Purpose: A novel brain denoiser model is proposed to transform four-dimensional fMRI (4D fMRI) into a brain network in a unified framework for brain disease analysis.
Methods: By introducing anatomical knowledge, the proposed model first reduces the 4D fMRI into a 2D coarse region-of-interest(ROI)-based time series and then diffuses it into noisy status by gradually adding Gaussian noise. Moreover, the coarse-to-fine transformer refinement is designed to capture multi-scale temporal dynamics and iteratively remove unrelated multi-frequency noise. Besides, the low-frequency preservation module is devised to enhance the effective signal at low frequencies during the denoising process. This can improve the signal-to-noise ratio at each timestep, which ensures accurate restoration of ROI time series and improves the performance of brain network construction.

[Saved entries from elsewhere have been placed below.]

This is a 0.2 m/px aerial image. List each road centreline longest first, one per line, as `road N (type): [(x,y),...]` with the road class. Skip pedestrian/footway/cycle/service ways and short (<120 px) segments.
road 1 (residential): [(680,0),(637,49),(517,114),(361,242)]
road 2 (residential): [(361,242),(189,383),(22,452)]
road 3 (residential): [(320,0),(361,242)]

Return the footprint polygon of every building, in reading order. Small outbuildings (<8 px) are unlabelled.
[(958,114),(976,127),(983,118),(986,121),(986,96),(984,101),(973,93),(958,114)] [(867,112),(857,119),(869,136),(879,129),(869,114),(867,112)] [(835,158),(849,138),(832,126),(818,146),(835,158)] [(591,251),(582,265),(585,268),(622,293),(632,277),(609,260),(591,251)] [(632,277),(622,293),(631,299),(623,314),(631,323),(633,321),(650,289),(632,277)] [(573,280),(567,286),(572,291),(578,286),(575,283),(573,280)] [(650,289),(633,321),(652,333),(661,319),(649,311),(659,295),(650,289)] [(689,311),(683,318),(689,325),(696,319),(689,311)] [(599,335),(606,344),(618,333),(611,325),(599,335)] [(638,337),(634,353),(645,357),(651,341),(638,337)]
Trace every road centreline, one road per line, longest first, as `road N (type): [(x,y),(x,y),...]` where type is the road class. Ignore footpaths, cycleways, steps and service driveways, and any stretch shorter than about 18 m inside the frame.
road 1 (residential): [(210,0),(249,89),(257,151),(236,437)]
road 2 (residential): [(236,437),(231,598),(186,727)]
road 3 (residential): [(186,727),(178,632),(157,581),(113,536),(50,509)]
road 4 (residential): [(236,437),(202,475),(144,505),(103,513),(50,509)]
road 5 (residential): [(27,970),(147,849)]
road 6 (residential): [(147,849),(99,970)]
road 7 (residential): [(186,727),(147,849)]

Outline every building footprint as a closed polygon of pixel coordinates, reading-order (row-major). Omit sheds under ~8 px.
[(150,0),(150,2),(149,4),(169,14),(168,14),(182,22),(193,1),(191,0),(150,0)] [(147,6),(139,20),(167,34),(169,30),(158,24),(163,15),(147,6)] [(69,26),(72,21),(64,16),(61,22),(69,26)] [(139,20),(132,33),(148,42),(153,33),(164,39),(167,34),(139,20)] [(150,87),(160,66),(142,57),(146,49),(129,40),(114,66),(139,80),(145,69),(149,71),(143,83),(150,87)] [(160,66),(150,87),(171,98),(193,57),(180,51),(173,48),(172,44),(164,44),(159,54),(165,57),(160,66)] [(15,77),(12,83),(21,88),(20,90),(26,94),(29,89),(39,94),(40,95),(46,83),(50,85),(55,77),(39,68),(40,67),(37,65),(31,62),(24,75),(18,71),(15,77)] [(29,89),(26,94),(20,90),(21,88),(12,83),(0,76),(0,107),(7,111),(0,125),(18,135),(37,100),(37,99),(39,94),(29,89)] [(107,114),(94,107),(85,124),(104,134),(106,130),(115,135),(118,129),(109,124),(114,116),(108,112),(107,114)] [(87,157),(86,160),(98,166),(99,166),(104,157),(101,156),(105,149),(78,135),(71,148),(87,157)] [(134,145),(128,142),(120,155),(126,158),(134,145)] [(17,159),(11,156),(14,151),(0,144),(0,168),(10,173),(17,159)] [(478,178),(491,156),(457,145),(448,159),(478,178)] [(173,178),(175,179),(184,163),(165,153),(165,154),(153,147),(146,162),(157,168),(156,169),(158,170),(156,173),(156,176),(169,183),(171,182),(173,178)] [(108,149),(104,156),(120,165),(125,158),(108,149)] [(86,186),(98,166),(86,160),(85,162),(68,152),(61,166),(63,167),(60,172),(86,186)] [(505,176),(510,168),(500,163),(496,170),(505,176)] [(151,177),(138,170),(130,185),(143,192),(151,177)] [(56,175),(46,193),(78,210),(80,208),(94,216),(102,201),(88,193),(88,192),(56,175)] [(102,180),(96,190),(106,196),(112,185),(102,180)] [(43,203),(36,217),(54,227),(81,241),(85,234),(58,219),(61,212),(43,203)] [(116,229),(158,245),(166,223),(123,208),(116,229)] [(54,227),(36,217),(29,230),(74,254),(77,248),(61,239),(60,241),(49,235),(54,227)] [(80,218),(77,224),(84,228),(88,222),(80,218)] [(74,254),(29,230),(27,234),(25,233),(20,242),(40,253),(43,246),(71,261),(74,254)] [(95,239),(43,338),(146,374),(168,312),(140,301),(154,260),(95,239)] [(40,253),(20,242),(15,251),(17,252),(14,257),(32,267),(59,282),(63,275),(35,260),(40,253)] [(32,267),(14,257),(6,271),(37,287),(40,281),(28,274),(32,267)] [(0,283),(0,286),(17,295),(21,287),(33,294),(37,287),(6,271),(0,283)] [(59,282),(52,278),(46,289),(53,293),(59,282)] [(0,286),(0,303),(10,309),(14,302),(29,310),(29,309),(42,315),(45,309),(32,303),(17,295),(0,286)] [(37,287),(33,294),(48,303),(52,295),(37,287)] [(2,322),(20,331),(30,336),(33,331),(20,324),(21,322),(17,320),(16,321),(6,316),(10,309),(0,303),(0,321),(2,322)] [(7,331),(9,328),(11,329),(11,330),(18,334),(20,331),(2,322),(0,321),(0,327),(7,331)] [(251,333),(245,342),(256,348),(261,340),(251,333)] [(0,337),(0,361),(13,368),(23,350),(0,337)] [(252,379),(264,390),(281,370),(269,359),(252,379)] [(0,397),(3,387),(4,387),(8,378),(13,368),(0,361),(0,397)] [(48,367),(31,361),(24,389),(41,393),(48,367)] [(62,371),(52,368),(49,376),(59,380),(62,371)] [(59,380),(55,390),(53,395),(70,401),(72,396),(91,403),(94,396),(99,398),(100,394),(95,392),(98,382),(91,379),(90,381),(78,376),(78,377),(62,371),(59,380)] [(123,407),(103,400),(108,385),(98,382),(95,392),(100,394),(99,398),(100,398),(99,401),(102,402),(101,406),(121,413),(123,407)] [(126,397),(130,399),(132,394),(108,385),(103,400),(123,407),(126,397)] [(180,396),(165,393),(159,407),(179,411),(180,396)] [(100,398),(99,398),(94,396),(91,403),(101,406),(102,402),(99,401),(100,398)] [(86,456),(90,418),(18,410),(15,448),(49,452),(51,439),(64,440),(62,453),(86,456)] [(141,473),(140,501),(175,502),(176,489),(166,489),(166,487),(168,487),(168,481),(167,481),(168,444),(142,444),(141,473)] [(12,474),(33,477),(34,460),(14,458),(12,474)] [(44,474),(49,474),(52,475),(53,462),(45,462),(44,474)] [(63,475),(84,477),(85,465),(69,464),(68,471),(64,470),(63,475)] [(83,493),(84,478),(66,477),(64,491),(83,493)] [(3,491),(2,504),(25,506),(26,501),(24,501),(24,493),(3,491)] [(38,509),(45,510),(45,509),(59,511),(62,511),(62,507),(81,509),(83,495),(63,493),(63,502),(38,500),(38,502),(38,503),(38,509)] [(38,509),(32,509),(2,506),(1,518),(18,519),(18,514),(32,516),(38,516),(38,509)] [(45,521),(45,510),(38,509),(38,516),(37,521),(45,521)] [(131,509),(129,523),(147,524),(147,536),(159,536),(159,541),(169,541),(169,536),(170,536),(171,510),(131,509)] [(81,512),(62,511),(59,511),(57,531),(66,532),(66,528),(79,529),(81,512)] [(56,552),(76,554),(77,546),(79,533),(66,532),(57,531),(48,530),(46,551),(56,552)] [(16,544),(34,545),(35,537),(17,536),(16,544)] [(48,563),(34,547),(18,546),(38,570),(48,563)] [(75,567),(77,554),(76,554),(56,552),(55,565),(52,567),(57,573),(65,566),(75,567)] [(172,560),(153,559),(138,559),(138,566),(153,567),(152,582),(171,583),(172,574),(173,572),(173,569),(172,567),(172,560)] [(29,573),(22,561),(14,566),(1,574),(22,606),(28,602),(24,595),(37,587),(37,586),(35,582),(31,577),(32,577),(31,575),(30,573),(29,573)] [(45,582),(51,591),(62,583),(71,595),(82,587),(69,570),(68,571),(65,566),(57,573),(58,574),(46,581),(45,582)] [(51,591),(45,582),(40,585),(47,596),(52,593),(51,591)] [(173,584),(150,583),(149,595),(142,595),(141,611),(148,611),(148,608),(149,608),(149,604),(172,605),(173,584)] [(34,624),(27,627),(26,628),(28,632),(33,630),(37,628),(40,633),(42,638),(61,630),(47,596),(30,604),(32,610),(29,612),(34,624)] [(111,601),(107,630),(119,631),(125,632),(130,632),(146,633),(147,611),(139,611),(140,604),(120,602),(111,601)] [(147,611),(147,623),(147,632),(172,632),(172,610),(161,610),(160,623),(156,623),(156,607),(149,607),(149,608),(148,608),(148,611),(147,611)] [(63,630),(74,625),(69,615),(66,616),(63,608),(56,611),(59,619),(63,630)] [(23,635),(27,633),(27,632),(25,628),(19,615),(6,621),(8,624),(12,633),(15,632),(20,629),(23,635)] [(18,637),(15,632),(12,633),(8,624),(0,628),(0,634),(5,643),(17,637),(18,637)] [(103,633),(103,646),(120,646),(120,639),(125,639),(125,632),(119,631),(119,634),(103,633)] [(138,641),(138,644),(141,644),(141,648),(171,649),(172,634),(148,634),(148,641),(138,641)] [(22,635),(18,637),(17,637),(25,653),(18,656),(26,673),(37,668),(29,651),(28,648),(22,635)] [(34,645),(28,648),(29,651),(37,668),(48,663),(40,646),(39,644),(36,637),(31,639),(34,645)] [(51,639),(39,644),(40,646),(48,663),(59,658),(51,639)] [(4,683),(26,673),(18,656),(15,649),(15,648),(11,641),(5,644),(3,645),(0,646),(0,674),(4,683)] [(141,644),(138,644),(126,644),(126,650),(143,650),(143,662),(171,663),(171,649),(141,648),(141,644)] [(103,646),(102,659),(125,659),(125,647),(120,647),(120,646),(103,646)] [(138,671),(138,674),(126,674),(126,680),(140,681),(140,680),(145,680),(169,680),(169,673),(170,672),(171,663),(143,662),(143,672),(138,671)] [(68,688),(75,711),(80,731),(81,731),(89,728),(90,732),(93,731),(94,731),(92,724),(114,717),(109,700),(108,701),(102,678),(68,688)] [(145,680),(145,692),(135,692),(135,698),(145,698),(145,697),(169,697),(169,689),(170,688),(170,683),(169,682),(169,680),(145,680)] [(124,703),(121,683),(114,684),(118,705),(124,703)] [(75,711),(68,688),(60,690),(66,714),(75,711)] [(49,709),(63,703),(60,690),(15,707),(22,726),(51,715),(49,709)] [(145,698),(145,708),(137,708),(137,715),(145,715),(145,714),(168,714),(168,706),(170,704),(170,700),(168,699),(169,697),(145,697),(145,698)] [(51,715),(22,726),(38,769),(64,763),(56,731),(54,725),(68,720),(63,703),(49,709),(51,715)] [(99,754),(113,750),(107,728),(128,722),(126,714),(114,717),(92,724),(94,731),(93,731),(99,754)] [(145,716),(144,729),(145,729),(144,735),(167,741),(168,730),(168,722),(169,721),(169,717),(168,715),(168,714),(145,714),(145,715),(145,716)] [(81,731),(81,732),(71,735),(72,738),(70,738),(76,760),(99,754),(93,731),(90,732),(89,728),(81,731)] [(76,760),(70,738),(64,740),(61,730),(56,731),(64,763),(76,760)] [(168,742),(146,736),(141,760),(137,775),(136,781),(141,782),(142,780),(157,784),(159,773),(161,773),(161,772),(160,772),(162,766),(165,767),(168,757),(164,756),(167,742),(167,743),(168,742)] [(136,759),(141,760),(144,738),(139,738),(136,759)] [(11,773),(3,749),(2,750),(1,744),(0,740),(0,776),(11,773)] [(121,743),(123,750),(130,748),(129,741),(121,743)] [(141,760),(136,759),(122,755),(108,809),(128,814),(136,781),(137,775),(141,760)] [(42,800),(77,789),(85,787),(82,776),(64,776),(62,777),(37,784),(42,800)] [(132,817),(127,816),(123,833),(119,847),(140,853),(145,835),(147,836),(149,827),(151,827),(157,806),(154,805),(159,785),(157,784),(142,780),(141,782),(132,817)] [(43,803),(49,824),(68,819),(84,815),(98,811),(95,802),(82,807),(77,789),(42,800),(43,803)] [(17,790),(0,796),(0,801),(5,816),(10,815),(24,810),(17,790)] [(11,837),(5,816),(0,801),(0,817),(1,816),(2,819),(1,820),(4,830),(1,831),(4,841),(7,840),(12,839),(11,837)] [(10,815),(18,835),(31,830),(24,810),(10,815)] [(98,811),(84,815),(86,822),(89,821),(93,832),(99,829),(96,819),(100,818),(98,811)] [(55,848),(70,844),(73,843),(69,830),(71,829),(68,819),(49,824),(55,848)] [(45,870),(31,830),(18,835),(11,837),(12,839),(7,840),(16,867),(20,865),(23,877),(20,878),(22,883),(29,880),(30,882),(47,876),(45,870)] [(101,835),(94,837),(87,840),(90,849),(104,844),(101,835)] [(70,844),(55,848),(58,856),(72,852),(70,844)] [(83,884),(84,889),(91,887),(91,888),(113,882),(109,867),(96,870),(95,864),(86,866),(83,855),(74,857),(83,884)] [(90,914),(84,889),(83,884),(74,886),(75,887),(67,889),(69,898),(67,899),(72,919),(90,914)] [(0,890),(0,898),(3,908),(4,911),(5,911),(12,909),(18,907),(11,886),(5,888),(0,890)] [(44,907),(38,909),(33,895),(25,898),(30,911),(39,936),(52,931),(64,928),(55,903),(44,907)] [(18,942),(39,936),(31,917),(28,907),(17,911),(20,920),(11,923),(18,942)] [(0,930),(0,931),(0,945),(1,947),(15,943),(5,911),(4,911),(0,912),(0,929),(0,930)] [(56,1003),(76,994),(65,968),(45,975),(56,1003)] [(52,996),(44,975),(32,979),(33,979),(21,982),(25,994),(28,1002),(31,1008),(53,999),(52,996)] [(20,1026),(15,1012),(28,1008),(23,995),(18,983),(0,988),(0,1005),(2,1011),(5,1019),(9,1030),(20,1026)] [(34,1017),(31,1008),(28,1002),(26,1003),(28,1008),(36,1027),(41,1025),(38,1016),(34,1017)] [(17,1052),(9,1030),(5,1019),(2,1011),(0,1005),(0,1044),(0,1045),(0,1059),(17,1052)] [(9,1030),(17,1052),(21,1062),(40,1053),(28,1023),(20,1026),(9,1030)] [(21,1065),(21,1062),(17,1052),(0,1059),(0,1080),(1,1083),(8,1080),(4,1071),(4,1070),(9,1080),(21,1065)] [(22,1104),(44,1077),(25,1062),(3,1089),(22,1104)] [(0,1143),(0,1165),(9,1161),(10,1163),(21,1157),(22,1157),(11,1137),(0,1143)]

Results: We evaluate the performance of the Brain Denoiser on the Alzheimer's Disease Neuroimaging Initiative (ADNI) dataset and the Autism Brain Imaging Data Exchange (ABIDE) dataset, demonstrating its ability to effectively suppress noise while preserving the underlying neural signals. Comparative analyses with related competing methods demonstrate the superiority of the proposed model.
Conclusions: Generally, the proposed model presents a robust and innovative solution for brain network generation, paving the way for efficient analysis of brain disease.